Here's a short example of "Conceal Your Game" Stratagem:
Schopenhauer:If you want to draw a conclusion, you must not let it be foreseen, but you must get the premisses admitted one by one, unobserved, mingling them here and there in your talk: otherwise, your opponent will attempt all sorts of chicanery. Or, if it is doubtful whether your opponent will admit them, you must advance the premisses of these premisses; that is to say, you must draw up pro-syllogisms, and get the premisses of several of them admitted in no definite order. In this way you conceal your game until you have obtained all the admissions that are necessary, and so reach your goal by making a circuit. These rules are given by Aristotle in his Topica, bk. viii., c. 1. It is a trick which needs no illustration.
Comments (6)
Act as though one is already right, but do so with as much condescension in tone of the "obviousness" of your opponent's argument being wrong. Thus, the argument itself isn't so much as wrong as the appearance of it.
"If you think shit smells, you must think your nose is trying to poison you." A kissing cousin to a reductio.
Progress in an argument comes from convincing individuals that they have made a mistake or to doubt their premises or definitions. These admissions of error are voluntary acts. Even if the realization that your argument is imperfect is unavoidable, admitting it to yourself and your interlocutor is still a choice. Fully reflecting on the implications of these errors is even more difficult than a simple choice. Since progress is only possible through voluntary admission of error, you can never lose an argument if you simply never admit any mistake, no matter how absurd your position becomes.
Thus to set out to argue with the object of winning the argument is already an act of dishonesty. And if people argue in a dishonest way, they are not pursuing truth but rather recognition. Epistemology has given way to narcissism. Much of philosophy really is nothing but narcissism, in which the object is to present beautiful, appealing, and elegant reasoning.
Truth has nothing going for it. It isn't beautiful, appealing, or elegant. Its biggest flaw is its lack of popularity. Those who start out by making a flawed argument and are suddenly confronted by the truth, will suddenly turn away from their own subject to begin attacking the truth, blind to how they are undermining their own argument. In their narcissism, they will never admit their error.

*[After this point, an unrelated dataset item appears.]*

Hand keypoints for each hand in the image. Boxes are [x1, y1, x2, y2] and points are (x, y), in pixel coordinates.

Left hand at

Without honest interlocutors, the argument is nothing more than a battle, a proxy for actual physical combat between people. Each wishes to force the other to agree to his terms so that he can validate himself. Under such conditions, it is only natural that each would resort to ad hominem. It is no longer the exercise of reason, but the base application of the tools of rationality to achieve selfish ends. When these ends come into conflict, the only solution is the elimination of the obstruction through whatever means necessary. Such dishonest interlocutors really wish for the death of the other, and indeed we are in the battle prior to the Master-Slave Dialectic of The Phenomenology of Spirit.

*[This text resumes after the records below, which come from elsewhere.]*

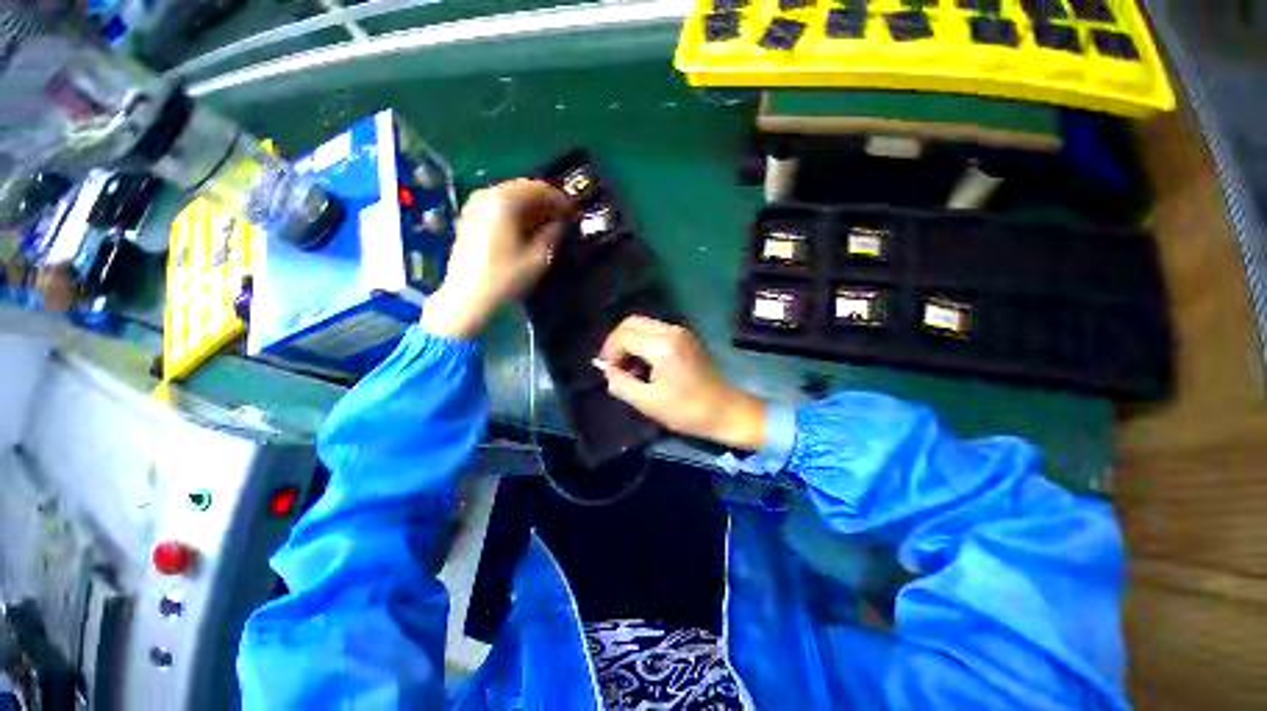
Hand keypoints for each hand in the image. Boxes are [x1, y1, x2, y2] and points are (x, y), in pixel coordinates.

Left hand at [421, 179, 573, 338]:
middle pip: (523, 189)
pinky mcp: (470, 218)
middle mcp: (487, 195)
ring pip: (511, 198)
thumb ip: (553, 234)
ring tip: (548, 226)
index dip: (560, 200)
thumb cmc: (506, 277)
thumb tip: (561, 222)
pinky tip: (527, 230)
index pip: (539, 188)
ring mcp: (475, 205)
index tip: (573, 213)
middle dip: (546, 202)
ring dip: (532, 209)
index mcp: (504, 200)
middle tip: (563, 219)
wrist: (467, 297)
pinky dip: (517, 214)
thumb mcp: (539, 258)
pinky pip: (499, 207)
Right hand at [596, 316, 767, 450]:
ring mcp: (682, 332)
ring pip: (645, 325)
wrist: (726, 411)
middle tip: (614, 364)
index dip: (610, 352)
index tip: (609, 372)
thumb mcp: (648, 403)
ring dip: (631, 341)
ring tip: (629, 366)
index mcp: (662, 346)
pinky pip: (657, 332)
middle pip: (632, 322)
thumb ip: (621, 384)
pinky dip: (644, 342)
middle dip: (617, 341)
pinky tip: (645, 363)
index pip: (623, 336)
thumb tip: (609, 371)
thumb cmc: (687, 411)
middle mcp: (672, 331)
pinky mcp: (687, 338)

There is a turning point from which the argument ceases to be about truth and begins to be about individual egos. And if a person sets out to discuss "being right" rather than "truth" it is apparent that such a person has already turned the corner, so to speak. Ironically, the hallmark of the "being right" approach is the pedantic pointing out of logical errors or false premises. Such interlocutors reveal their hands when they do not see how the opposition won't admit to being wrong when confronted by this pointing out. In fact, the pointing out does not itself suggest anything. The truth value of nonsense is indeterminate -- it is neither better nor worse than false.